Advertisement

SKIP ADVERTISEMENT

Wealth Matters

A Proliferation of Ways to Use a Tax Break as Its End Nears

Mark Haranzo, a lawyer and financial adviser, noted that Connecticut residents still had to pay a state tax on gifts.Credit...Fred R. Conrad/The New York Times

HOLIDAY shoppers and tax filers are known for procrastinating. This year, they’re joined by the wealthy who have still not decided whether to make a gift under a generous gift tax exemption that may soon disappear.

Back in December 2010 President Obama and House Speaker John A. Boehner reached an agreement to raise the exemption levels on estate and gift taxes to $5 million a person as part of a deal to extend the Bush-era tax cuts. (This year, that rate was adjusted upward for inflation to $5.12 million.)

As I have often written, this was an amazing giveaway to the superrich. But it also provoked anxiety among those at the next level down — the merely very rich — for whom giving away as much as $10 million a couple, to avoid higher taxes when they die, was not as simple a matter. The gifts represented a larger percentage of their net worth.

Now, with a little more than two weeks left in the year, tax lawyers and advisers say the wealthy are scrambling to make gifts before the exemption expires.

“We are having this come up daily,” said Mitchell A. Drossman, national director of wealth planning strategies for U.S. Trust. “One of the first things I’m asking is, ‘Why are they warming up to this idea now? Is it that they didn’t want to make the gift? They didn’t know how? They didn’t get around to it?’ ”

With so little time left, advisers have come up with quick and easy ways to get the gift done for tax purposes this year.

A simple solution is to forgive any loans made to family members. This is a fairly painless way to use up some of the gift tax exemption because most parents never expected their children to repay those loans and would have forgiven those loans at death anyway.

• _WORK INSTRUCTION_: Extract the stretch from "As I have often" through "their net worth." from the article on the expiring gift tax exemption above, copying it word for word.

• _DATASET CONTENT_:
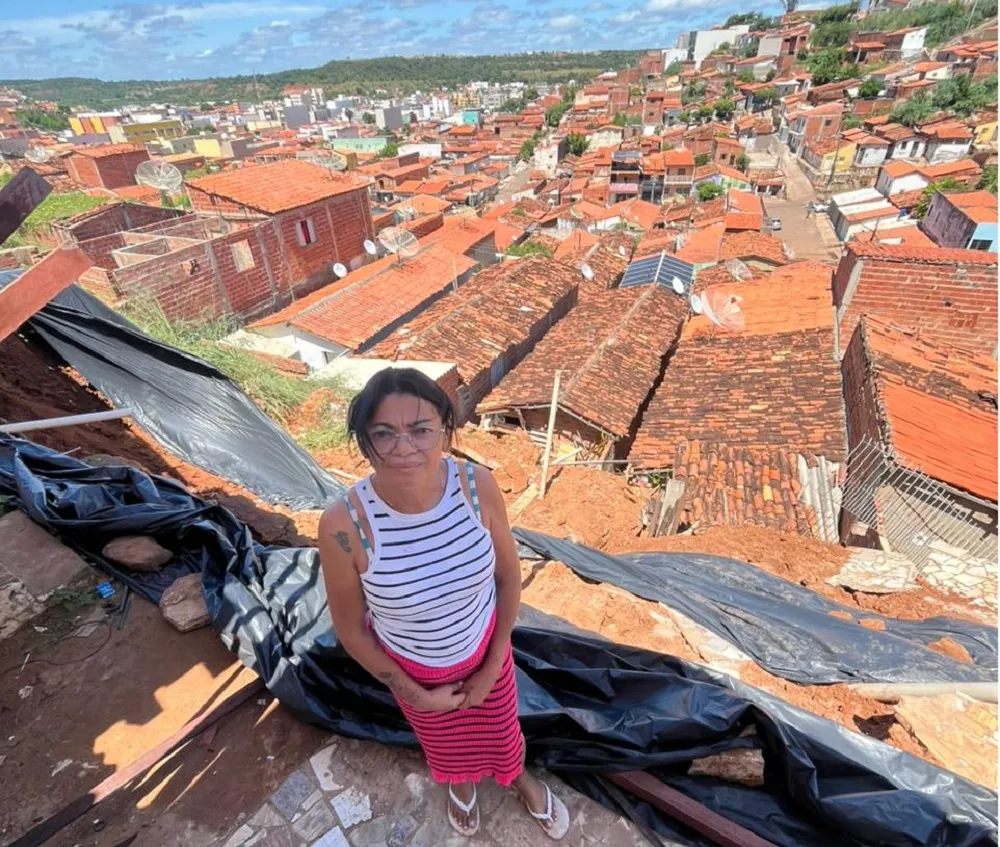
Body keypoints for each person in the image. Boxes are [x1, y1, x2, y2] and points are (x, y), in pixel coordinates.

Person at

• _COMPLETED EXERCISE_:
As I have often written, this was an amazing giveaway to the superrich. But it also provoked anxiety among those at the next level down — the merely very rich — for whom giving away as much as $10 million a couple, to avoid higher taxes when they die, was not as simple a matter. The gifts represented a larger percentage of their net worth.